From the age twelve years I have been told I would never carry a child to term. There were days of depression, fears of never having my own children, feeling like an oddity that I didn’t menstruate like my friends and all around not feeling like a “real” woman.
Eventually I came to the conclusion that this did not mean that I would never be a mother – there was ALWAYS adoption and that life was just giving me a different path.
Then on November 7th, 2007 I went in for a routine lady visit and everything was going like normal when my doctor asked me to take a urine test to check for an UTI. Didn’t seem too out of the ordinary until the doctor came back in and told me that my urine sample showed that I was pregnant.
As the word pregnant escaped her lips I felt two things: 1. Fear 2. Disappointment. Fear because I didn’t know what was going to happen and disappointment because they had told me that I would never carry a child to term and I didn’t want to get my hopes up.
My doctor is an amazing woman and she could see the worry on my face. She took my hand and told me that she would call the local hospital and schedule me to be rushed in for an ultrasound.
As I drove to the hospital I rubbed my belly and tried not to let myself get excited. The ultrasound tech had obviously been told about my situation and was kind not to ask too many questions.
Laying on that table waiting for the machine to warm up scared me to no end and then I heard it – the most amazing sound that I will ever hear. The heartbeat of my child. MY CHILD.
Tears started to well up inside me and I just had to let them go because they were tears of excitement and also tears of disappointment because of the fear of not carrying to term.
The following day I returned to my doctor’s office to get the results of the ultrasound. She walked in with the biggest smile on her face and hugged me and her words will be with me forever: “You are going to be a mother. You are in the 13th week of your pregnancy and out of the danger zone. The baby sounds great and I can tell you the sex. You are having a little boy!”
That was when she handed me the picture from my ultrasound and started pointing out where the head, hands and feet were located. My tears were streaming so it was hard for me to see what she was pointing at.
On my way home I stopped at a local craft store and bought a plain bib and a bottle of blue puff paint. On the bib I wrote “I love my Daddy” and hid it in my fiance’s video game case.

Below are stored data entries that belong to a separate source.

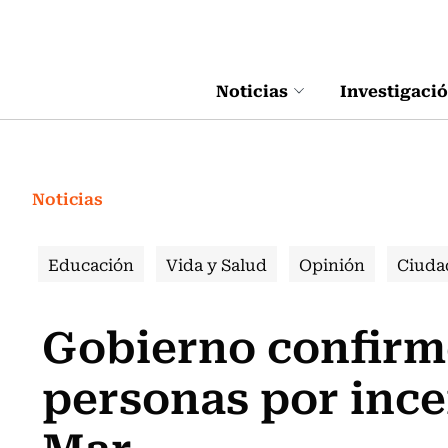
Click acá para ir directamente al contenido
Noticias
Investigaci
Noticias
Educación
Vida y Salud
Opinión
Ciuda
Gobierno confirm
personas por ince
Mar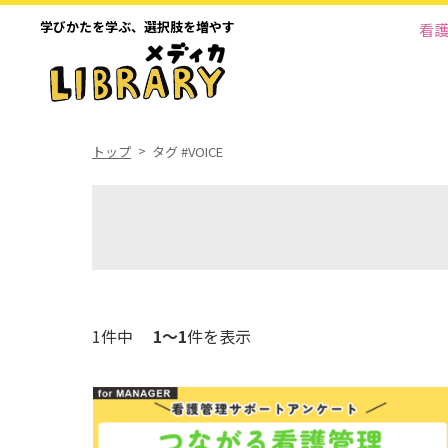
学びかたを学ぶ、
選択肢を増やす
看
トップ
タグ #VOICE
1件中
1～1
件を表示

When my fiance came home from work he sat down to play his favorite video game. When he opened the case his expression was one for the record books and he turned and asked me: “Are you? Are we….”

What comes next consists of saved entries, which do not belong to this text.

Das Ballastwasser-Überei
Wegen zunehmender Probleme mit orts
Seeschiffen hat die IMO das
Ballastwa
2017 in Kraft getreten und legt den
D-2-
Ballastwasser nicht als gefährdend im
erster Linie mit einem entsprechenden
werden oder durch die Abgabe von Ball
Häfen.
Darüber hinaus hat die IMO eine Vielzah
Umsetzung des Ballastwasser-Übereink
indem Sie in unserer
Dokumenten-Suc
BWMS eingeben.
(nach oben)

I just nodded my head yes and handed him the ultrasound picture. He screamed like the little girl who got the Barbie she wanted for Christmas.

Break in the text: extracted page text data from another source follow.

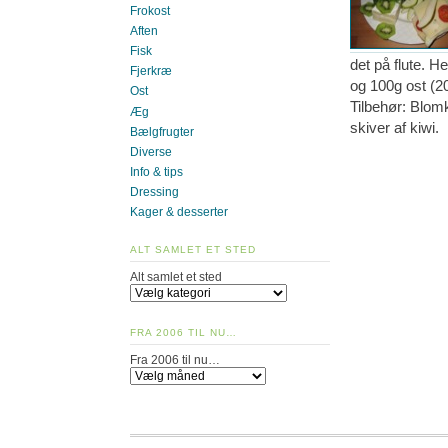
Frokost
Aften
Fisk
det på flute. H
Fjerkræ
og 100g ost (20
Ost
Tilbehør: Blom
Æg
skiver af kiwi.
Bælgfrugter
Diverse
Info & tips
Dressing
Kager & desserter
ALT SAMLET ET STED
Alt samlet et sted
FRA 2006 TIL NU…
Fra 2006 til nu…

My pregnancy had its ups and downs and weekly visits for monitoring but it was all worth it.
June 8th, 2009 I woke up from an afternoon nap and felt weird. My mother had flown down from Tennessee in order to be there for me and she agreed it sounded like I was in labor.
About an hour later we were on our way to the hospital, circus in tow – fiance, mother, two best friends, dad, and my aunt. In the hospital I was told that I was five cm dilated.
My aunt and mother did this AMAZING trick to help me with the contractions. They each took one of my feet and when I would have a strong contraction they would press on the arch of my foot. It was almost like the contraction would disappear.
My fiancée was also helpful, keeping my long hair braided and out of the way and rubbing my back – and of course providing beautiful and relaxing acoustic guitar music.
My water finally broke on June 9th. I told the nurse that I was pushing and could not stop, she thought I easily had another four hours to go. Twenty-two minutes after my water broke and four back breaking pushes later they handed me my beautiful screaming son!
After all that medicine and science have given us there is no 100% guaranteed diagnosis – my son is living proof of that. Though he was born four weeks early, he weighed 8.2 pounds and was 19 inches long.
Life has given me a gift that will forever make me feel empowered and glad to be alive. I’m so glad that “No” is not always the final answer.